"In celebrating World Philosophy Day, UNESCO reaffirms the power of philosophy to change the world, because it can help us to change ourselves – by giving weight to our indignation before injustice, lucidity to ask the right questions, and conviction to defend human dignity."
Irina Bokova, Director-General of UNESCO
Message on World Philosophy Day
15 November 2012
Theme for 2012: “Future Generations”
World Philosophy Day was introduced in 2002 by UNESCO to honour philosophical reflection in the entire world by opening up free and accessible spaces. Its objective is to encourage the peoples of the world to share their philosophical heritage and to open their minds to new ideas, as well as to inspire a public debate between intellectuals and civil society on the challenges confronting our society.

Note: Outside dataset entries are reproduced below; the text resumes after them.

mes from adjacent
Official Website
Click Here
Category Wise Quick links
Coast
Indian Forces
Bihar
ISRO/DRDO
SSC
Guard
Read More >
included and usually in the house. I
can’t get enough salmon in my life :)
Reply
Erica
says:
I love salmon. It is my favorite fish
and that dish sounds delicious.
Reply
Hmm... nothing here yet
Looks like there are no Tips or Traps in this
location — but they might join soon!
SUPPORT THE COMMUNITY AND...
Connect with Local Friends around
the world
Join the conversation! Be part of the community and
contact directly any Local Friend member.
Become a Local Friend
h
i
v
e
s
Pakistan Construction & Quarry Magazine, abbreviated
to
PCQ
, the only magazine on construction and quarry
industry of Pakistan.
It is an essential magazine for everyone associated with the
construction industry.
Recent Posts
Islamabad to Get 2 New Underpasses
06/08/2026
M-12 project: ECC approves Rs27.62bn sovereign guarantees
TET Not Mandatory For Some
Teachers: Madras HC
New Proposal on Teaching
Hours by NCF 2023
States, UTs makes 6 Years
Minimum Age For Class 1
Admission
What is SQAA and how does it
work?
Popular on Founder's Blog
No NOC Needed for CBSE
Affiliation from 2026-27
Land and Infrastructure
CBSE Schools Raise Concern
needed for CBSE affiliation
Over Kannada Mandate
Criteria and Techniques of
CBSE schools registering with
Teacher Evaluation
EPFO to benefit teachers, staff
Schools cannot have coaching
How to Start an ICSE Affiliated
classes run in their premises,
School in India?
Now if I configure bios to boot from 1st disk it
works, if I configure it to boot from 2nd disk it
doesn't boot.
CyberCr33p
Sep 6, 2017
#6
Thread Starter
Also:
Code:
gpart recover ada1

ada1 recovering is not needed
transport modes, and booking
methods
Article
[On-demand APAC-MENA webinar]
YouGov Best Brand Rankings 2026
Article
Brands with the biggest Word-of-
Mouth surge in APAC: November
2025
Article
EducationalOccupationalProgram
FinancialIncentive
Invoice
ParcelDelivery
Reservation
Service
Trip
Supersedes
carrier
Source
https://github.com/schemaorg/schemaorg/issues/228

In 2005 the UNESCO General Conference proclaimed that World Philosophy Day would be celebrated every third Thursday of November.
In 2012, World Philosophy Day will be held on 15 November. This is the tenth time the day is being marked, with events being organized at the international, national and local levels. These will enable their participants to share a multitude of views and experiences, while fully respecting cultural diversity, with regard to the main theme of the 2012 World Philosophy Day: “Future Generations”.
UNESCO leads World Philosophy Day – but does not own it. It belongs to everyone, everywhere, who cares about philosophy.
On this Day of collective exercise in free, reasoned and informed thinking on the major challenges of our time, all of UNESCO’s partners (national governments, their public institutions and organizations, including National Commissions for UNESCO, relevant non-governmental organizations, associations, universities, institutes, schools, UNESCO/UNITWIN Chairs, Associated Schools and Clubs and so forth) are encouraged to organize various types of activities - philosophical dialogues, debates, conferences, workshops, cultural events and presentations around the general theme of the Day, with the participation of philosophers and scientists from all branches of natural and social sciences, educators, teachers, students, press journalists and other mass media representatives, and the general public.